Secretary of State Marco Rubio defended the detention of a Tufts University graduate student earlier this week, saying that she had destabilized her college campus as part of the pro-Palestinian movement last year.
Speaking to reporters in Guyana on Thursday, Rubio said that Rumeysa Ozturk, a Tufts doctoral candidate studying child development, was part of the student protest movement that caused chaos on university campuses last year. He also defended similar measures that are being pursued against other international students.
“If you apply for a visa to enter the United States to be a student, and you tell us the reason you’re coming to the United States is not just because you want to write op-eds, but because you want to participate in a movement involved in doing things like vandalizing universities, harassing students, taking over buildings, creating a ruckus, we’re not going to give you a visa,” Rubio said.
.@SecRubio on detained Turkish student: “We revoked her visa…We gave you a visa to come and study and get a degree not to become a social activist that tears up our university campuses. If we’ve given you a visa and then you decide to do that we’re going to take it away. pic.twitter.com/s6yKQ2WqwY
— CSPAN (@cspan) March 27, 2025
“If you lie to us and get a visa, and then … participate in that sort of activity, we’re going to take away your visa,” he added.
Rubio suggested that, as a member of the pro-Palestinian movement, Ozturk contributed to the turmoil on college campuses last year. Tufts was one of dozens of New England schools that saw student encampments last year, as protesters pushed for divestment from Israel and other demands.
At Tufts, though, students eventually dismantled their encampment voluntarily, without the violent clashes seen elsewhere.
“I think it’s stupid for any country in the world to welcome people into their country that are going to go to your universities as visitors, and say ‘I’m going to your universities to start a riot,” Rubio said. “‘I’m going to your university to take over a library and harass people.‘”
On March 26, 2024 — almost a year to the date of her detention — Ozturk co-authored an op-ed in the university’s student paper, criticizing Tufts’ response to the pro-Palestinian movement. However, it is unclear how active she was in the broader protest movement on campus.
Ozturk’s attorney, Mahsa Khanbabai, has said she is not aware of any criminal charges against her client.

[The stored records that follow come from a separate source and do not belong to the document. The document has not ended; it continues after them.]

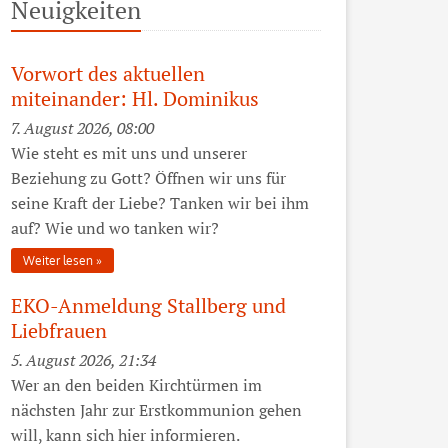
Neuigkeiten
Vorwort des aktuellen
miteinander: Hl. Dominikus
7. August 2026, 08:00
Wie steht es mit uns und unserer
Beziehung zu Gott? Öffnen wir uns für
seine Kraft der Liebe? Tanken wir bei ihm
auf? Wie und wo tanken wir?
Weiter lesen
EKO-Anmeldung Stallberg und
Liebfrauen
5. August 2026, 21:34
Wer an den beiden Kirchtürmen im
nächsten Jahr zur Erstkommunion gehen
will, kann sich hier informieren.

Patrick Collins, a spokesperson for Tufts, said the university is “deeply concerned by the detention of Rumeysa Öztürk and continue to advocate for her due process rights. “
Tufts, located on the Medford/Somerville line , ” . . has a gatherings, protests, and demonstrations policy and also follows a Declaration on Freedom of Expression at the university. The op-ed of March 26, 2024, in the Tufts Daily student newspaper does not violate either of those policies, and Rumeysa Öztürk is a student in good standing here,” Collins said in a statement.
Rubio, who had been asked if Ozturk had done anything in particular to warrant her visa being revoked, did not offer specifics Thursday.

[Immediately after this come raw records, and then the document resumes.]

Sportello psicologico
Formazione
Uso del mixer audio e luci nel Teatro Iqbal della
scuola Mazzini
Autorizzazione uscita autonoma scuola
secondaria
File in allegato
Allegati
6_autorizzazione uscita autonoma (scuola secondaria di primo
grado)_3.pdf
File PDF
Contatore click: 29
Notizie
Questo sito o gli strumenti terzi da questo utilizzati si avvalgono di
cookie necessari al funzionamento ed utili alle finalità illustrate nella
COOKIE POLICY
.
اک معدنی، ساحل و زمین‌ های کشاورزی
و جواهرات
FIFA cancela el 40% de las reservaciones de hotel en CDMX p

A spokesperson for the Department of Homeland Security asserted Ozturk “engaged in support of Hamas,” a US-designated terror group behind the Oct. 7 attack on Israel that led to Israel’s retaliatory military campaign in Gaza, but did not provide evidence of that claim.
“We gave you a visa to come and study and get a degree,” Rubio said. “Not to become a social activist that tears up our university campuses.”
This story has been updated.
Material from previous Globe coverage was used.